White's professional integrity took a drubbing, his motives for taking Murray's side were sharply questioned, and he was charged with contempt of court after he ignored warnings and repeatedly referred to information he had learned second-hand from conversations with Murray – information the judge ruled to be inadmissible.
Under cross-examination, White was forced to concede that Murray probably left Jackson unattended for 35 to 40 minutes – not two minutes, as Murray once said – and that any syringe containing propofol would probably have been prepared and left behind by Murray.
He was also confronted with passages from his own writings in which he said "continuous presence of a member of the anaesthesia care team" is essential when administering anaesthesia outside a hospital setting, because of the risk of "airway obstruction, oxygen desaturation and even aspiration". White eventually conceded that Murray should have lived up to these standards of care but did not.
Shafer, his colleague at Cedars Sinai hospital, was brought back as a rebuttal witness and then rubbed salt in White's wounds by saying the theoretical basis for his assertion that Jackson was not killed by a propofol intravenous drip was more than 20 years out of date. He had earlier characterised White's theory as "crazy".
Walgren dismissed White's testimony as "junk science" and hinted that his testimony had something to do with the $11,000 he was paid by the defence before the trial. "What Dr White came in and did was sad for science, and sad for truth-seeking," Walgren said.

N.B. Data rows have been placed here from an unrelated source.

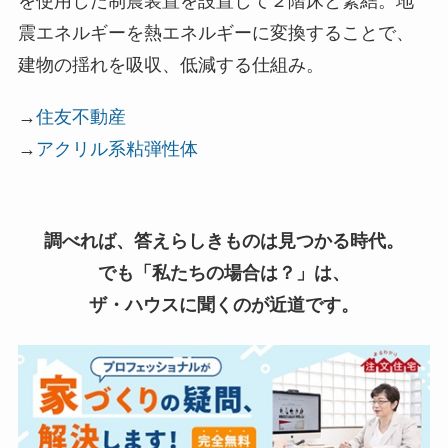
を使用した制震装置を設置して２階床と緊結。地
震エネルギーを熱エネルギーに変換することで、
建物の揺れを吸収、低減する仕組み。
→
住友不動産
→
アクリル系粘弾性体
調べれば、答えらしきものは見つかる時代。
でも「私たちの場合は？」は、
ザ・ハウスに聞くのが近道です。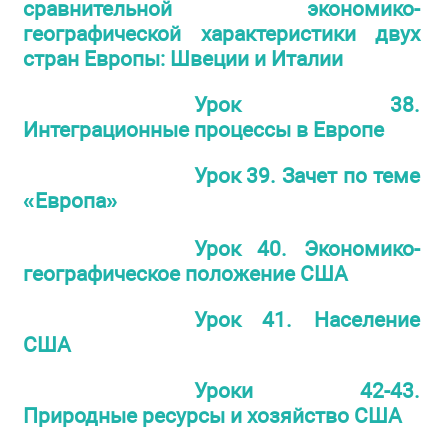
сравнительной экономико-
географической характеристики двух
стран Европы: Швеции и Италии
Урок 38.
Интеграционные процессы в Европе
Урок 39. Зачет по теме
«Европа»
Урок 40. Экономико-
географическое положение США
Урок 41. Население
США
Уроки 42-43.
Природные ресурсы и хозяйство США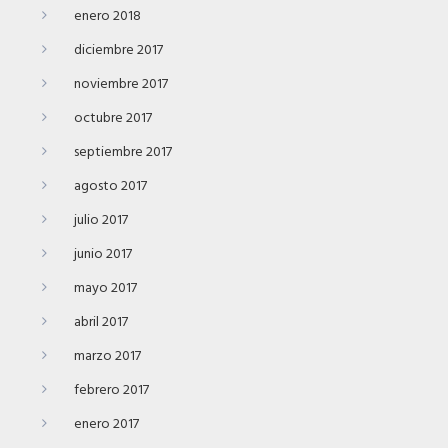
enero 2018
diciembre 2017
noviembre 2017
octubre 2017
septiembre 2017
agosto 2017
julio 2017
junio 2017
mayo 2017
abril 2017
marzo 2017
febrero 2017
enero 2017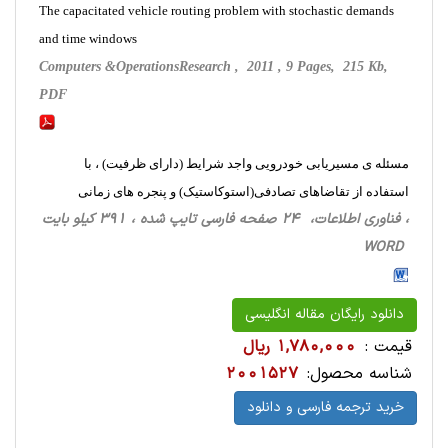
The capacitated vehicle routing problem with stochastic demands
and time windows
Computers &OperationsResearch , 2011 , 9 Pages, 215 Kb,
PDF
مسئله ی مسیریابی خودرویی واجد شرایط (دارای ظرفیت) ، با
استفاده از تقاضاهای تصادفی(استوکاستیک) و پنجره های زمانی
، فناوری اطلاعات، 24 صفحه فارسی تایپ شده ، 391 کیلو بایت
WORD
دانلود رایگان مقاله انگلیسی
قیمت :
1,780,000 ریال
شناسه محصول:
2001527
خرید ترجمه فارسی و دانلود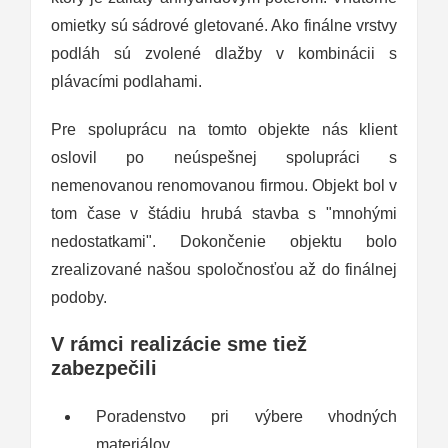
omietky sú sádrové gletované. Ako finálne vrstvy
podláh sú zvolené dlažby v kombinácii s
plávacími podlahami.
Pre spoluprácu na tomto objekte nás klient
oslovil po neúspešnej spolupráci s
nemenovanou renomovanou firmou. Objekt bol v
tom čase v štádiu hrubá stavba s "mnohými
nedostatkami". Dokončenie objektu bolo
zrealizované našou spoločnosťou až do finálnej
podoby.
V rámci realizácie sme tiež
zabezpečili
Poradenstvo pri výbere vhodných
materiálov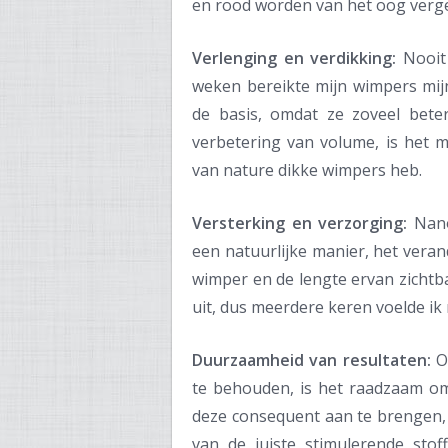
en rood worden van het oog verg
Verlenging en verdikking:
Nooit 
weken bereikte mijn wimpers mijn
de basis, omdat ze zoveel bete
verbetering van volume, is het 
van nature dikke wimpers heb.
Versterking en verzorging:
Nano
een natuurlijke manier, het vera
wimper en de lengte ervan zichtb
uit, dus meerdere keren voelde ik
Duurzaamheid van resultaten:
O
te behouden, is het raadzaam om
deze consequent aan te brengen, 
van de juiste stimulerende stof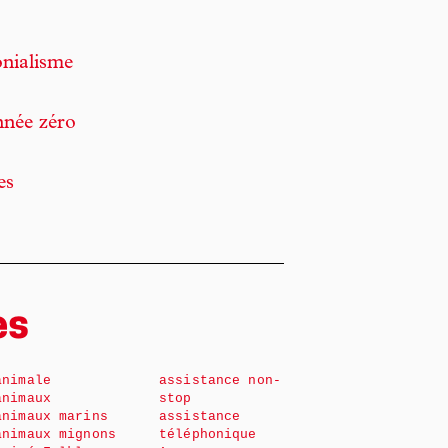
nialisme
nnée zéro
es
es
animale
assistance non-
animaux
stop
animaux marins
assistance
animaux mignons
téléphonique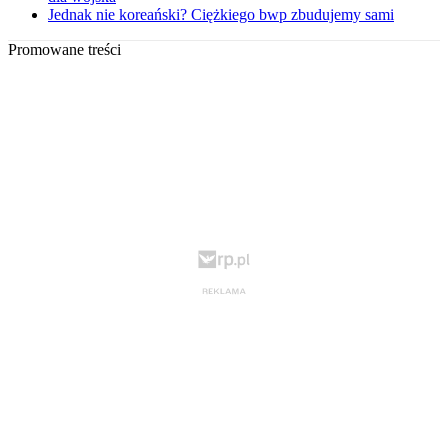
Jednak nie koreański? Ciężkiego bwp zbudujemy sami
Promowane treści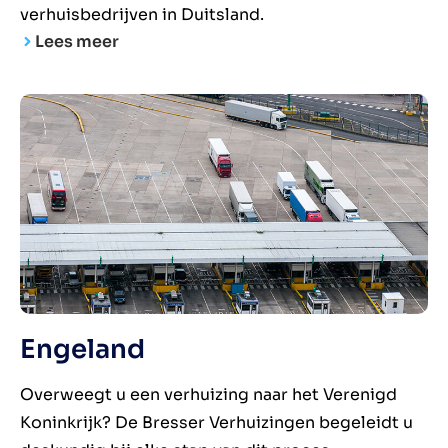
verhuisbedrijven in Duitsland.
Lees meer
Engeland
Overweegt u een verhuizing naar het Verenigd
Koninkrijk? De Bresser Verhuizingen begeleidt u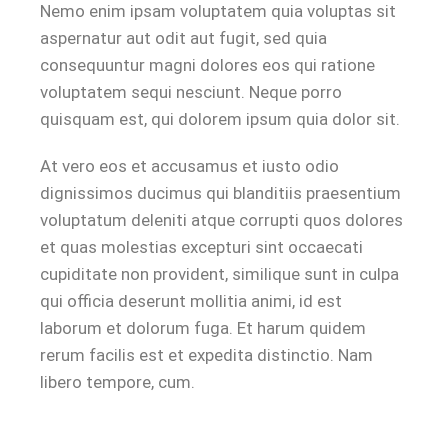
Nemo enim ipsam voluptatem quia voluptas sit
aspernatur aut odit aut fugit, sed quia
consequuntur magni dolores eos qui ratione
voluptatem sequi nesciunt. Neque porro
quisquam est, qui dolorem ipsum quia dolor sit.
At vero eos et accusamus et iusto odio
dignissimos ducimus qui blanditiis praesentium
voluptatum deleniti atque corrupti quos dolores
et quas molestias excepturi sint occaecati
cupiditate non provident, similique sunt in culpa
qui officia deserunt mollitia animi, id est
laborum et dolorum fuga. Et harum quidem
rerum facilis est et expedita distinctio. Nam
libero tempore, cum.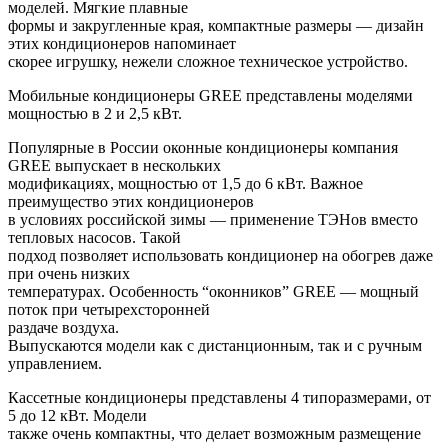
моделей. Мягкие плавные
формы и закругленные края, компактные размеры — дизайн
этих кондиционеров напоминает
скорее игрушку, нежели сложное техническое устройство.
Мобильные кондиционеры
GREE
представлены моделями
мощностью в 2 и 2,5 кВт.
Популярные в России оконные кондиционеры компания
GREE
выпускает в нескольких
модификациях, мощностью от 1,5 до 6 кВт. Важное
преимущество этих кондиционеров
в условиях российской зимы — применение ТЭНов вместо
тепловых насосов. Такой
подход позволяет использовать кондиционер на обогрев даже
при очень низких
температурах. Особенность “оконников”
GREE
— мощный
поток при четырехсторонней
раздаче воздуха.
Выпускаются модели как с дистанционным, так и с ручным
управлением.
Кассетные кондиционеры представлены 4 типоразмерами, от
5 до 12 кВт. Модели
также очень компактны, что делает возможным размещение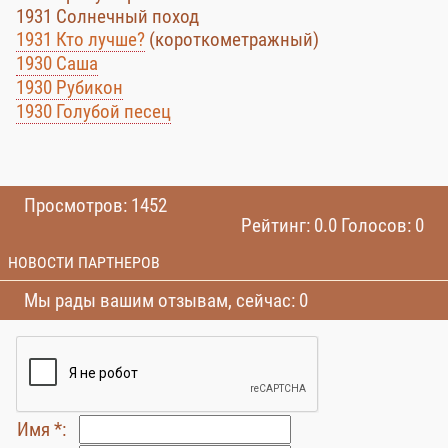
1931 Солнечный поход
1931 Кто лучше?
(короткометражный)
1930 Саша
1930 Рубикон
1930 Голубой песец
Просмотров: 1452
Рейтинг: 0.0 Голосов: 0
НОВОСТИ ПАРТНЕРОВ
Мы рады вашим отзывам, сейчас: 0
Имя *: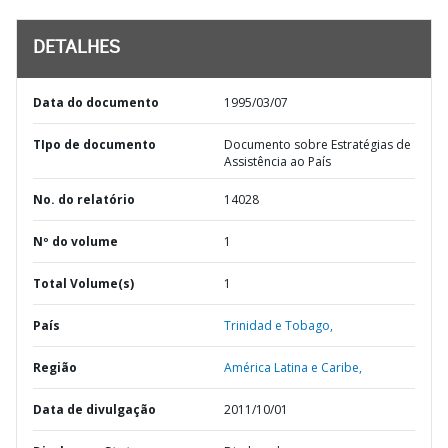
DETALHES
Data do documento
1995/03/07
TIpo de documento
Documento sobre Estratégias de
Assistência ao País
No. do relatório
14028
Nº do volume
1
Total Volume(s)
1
País
Trinidad e Tobago,
Região
América Latina e Caribe,
Data de divulgação
2011/10/01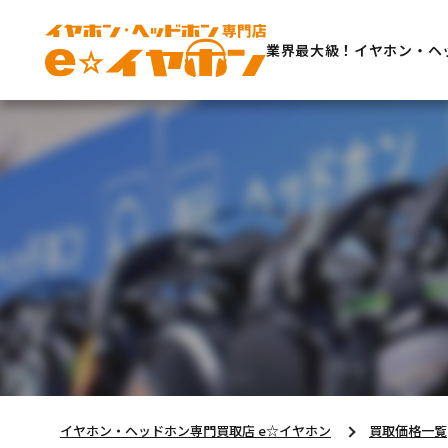
業界最大級！イヤホン・ヘ
イヤホン・ヘッドホン専門買取店 e☆イヤホン
買取価格一覧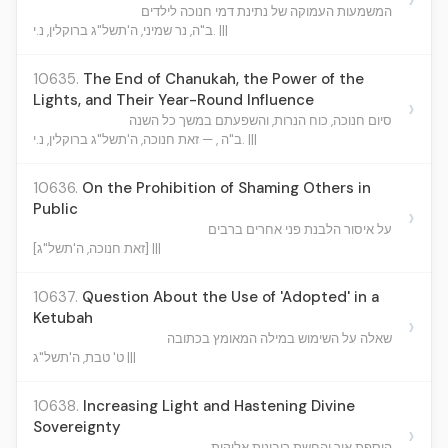
המשמעות העמוקה של נתינת דמי חנוכה לילדים
ב"ה, נר שמיני, ה'תשל"ג ברוקלין, נ.י. |||
10635.
The End of Chanukah, the Power of the
Lights, and Their Year-Round Influence
›
סיום חנוכה, כוח הנרות, והשפעתם במשך כל השנה
ב"ה , — זאת חנוכה, ה'תשל"ג ברוקלין, נ.י. |||
10636.
On the Prohibition of Shaming Others in
Public
›
על איסור הלבנת פני אחרים ברבים
[זאת חנוכה, ה'תשל"ג] |||
10637.
Question About the Use of 'Adopted' in a
Ketubah
›
שאלה על השימוש במילה המאומץ בכתובה
ט' טבת, ה'תשל"ג |||
10638.
Increasing Light and Hastening Divine
Sovereignty
›
הוספת אור והחשת ריבונות אלוקית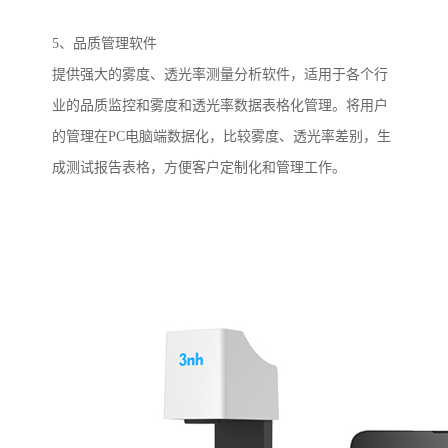
5
、品质管理软件
提供强大的雾度、透光率测量分析软件，适用于各个行
业的品质监控和雾度和透光率数据表格化管理。将用户
的管理在
PC
电脑端数据化，比较雾度、透光率差别，生
成测试报告表格，方便客户定制化和管理工作。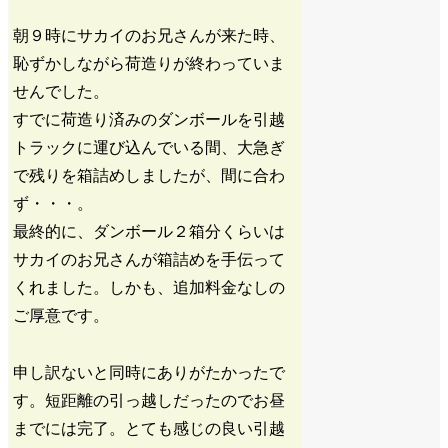
朝９時にサカイのお兄さんが来た時、
恥ずかしながら荷造りが終わっていま
せんでした。
すでに荷造り済みのダンボールを引越
トラックに運び込んでいる間、大急ぎ
で残りを箱詰めしましたが、間に合わ
ず・・・。
最終的に、ダンボール２箱分くらいは
サカイのお兄さんが箱詰めを手伝って
くれました。しかも、追加料金なしの
ご厚意です。
申し訳ないと同時にありがたかったで
す。短距離の引っ越しだったのでお昼
までには完了。とても感じの良い引越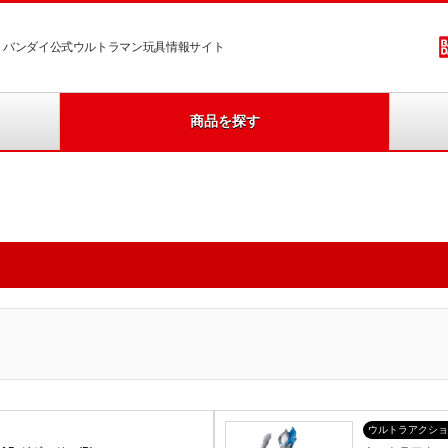
バンダイ公式ウルトラマン玩具情報サイト
商品を探す
ウルトラアクショ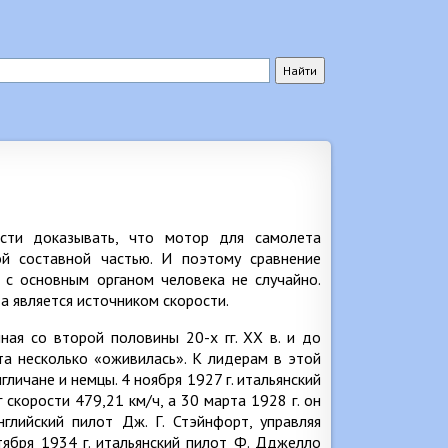
сти доказывать, что мотор для самолета
ой составной частью. И поэтому сравнение
 с основным органом человека не случайно.
а является источником скорости.
ая со второй половины 20-х гг. XX в. и до
а несколько «оживилась». К лидерам в этой
личане и немцы. 4 ноября 1927 г. итальянский
скорости 479,21 км/ч, а 30 марта 1928 г. он
нглийский пилот Дж. Г. Стэйнфорт, управляя
тября 1934 г. итальянский пилот Ф. Дджелло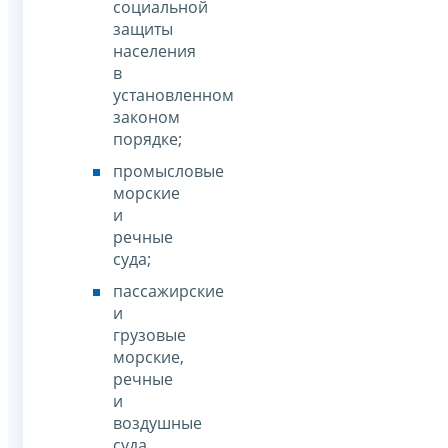
социальной
защиты
населения
в
установленном
законом
порядке;
промысловые
морские
и
речные
суда;
пассажирские
и
грузовые
морские,
речные
и
воздушные
суда,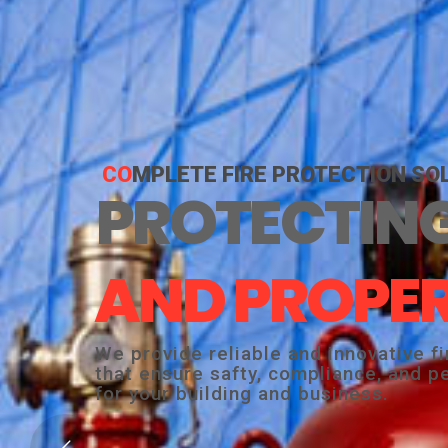
CO
MPLETE FIRE PROTECTION SO
PROTECTING
AND PROPE
We provide reliable and innovative f
that ensure safty, compliance, and p
for your building and business.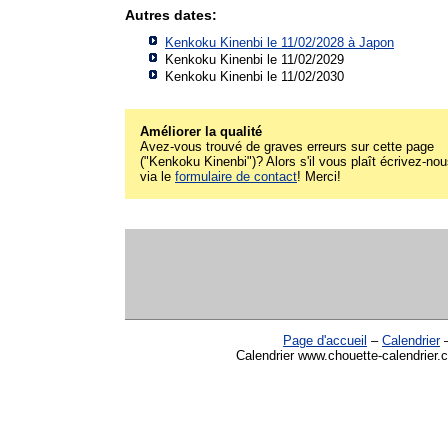
Autres dates:
Kenkoku Kinenbi le 11/02/2028 à
Japon
Kenkoku Kinenbi le 11/02/2029
Kenkoku Kinenbi le 11/02/2030
Améliorer la qualité
Avez-vous trouvé de graves erreurs sur cette page
("Kenkoku Kinenbi")? Alors s'il vous plaît écrivez-no
via le
formulaire de contact
! Merci!
Page d'accueil
–
Calendrier
Calendrier www.chouette-calendrier.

This is likely to be the last major chapter in the great legal saga surrounding Michael Jackson, going back to an out-of-court settlement in the early 1990s after a teenage boy accused him of sexual molestation.
The headlines grew more lurid after that, as the press tracked his multiple plastic surgeries, his sleepovers with prepubescent boys, his fights with concert promoters over missed dates, his battles to reschedule his vast debts and – most memorably – his 2005 child sexual molestation trial, resulting in an acquittal. Murray did not share his former patient's luck in wriggling out of legal trouble.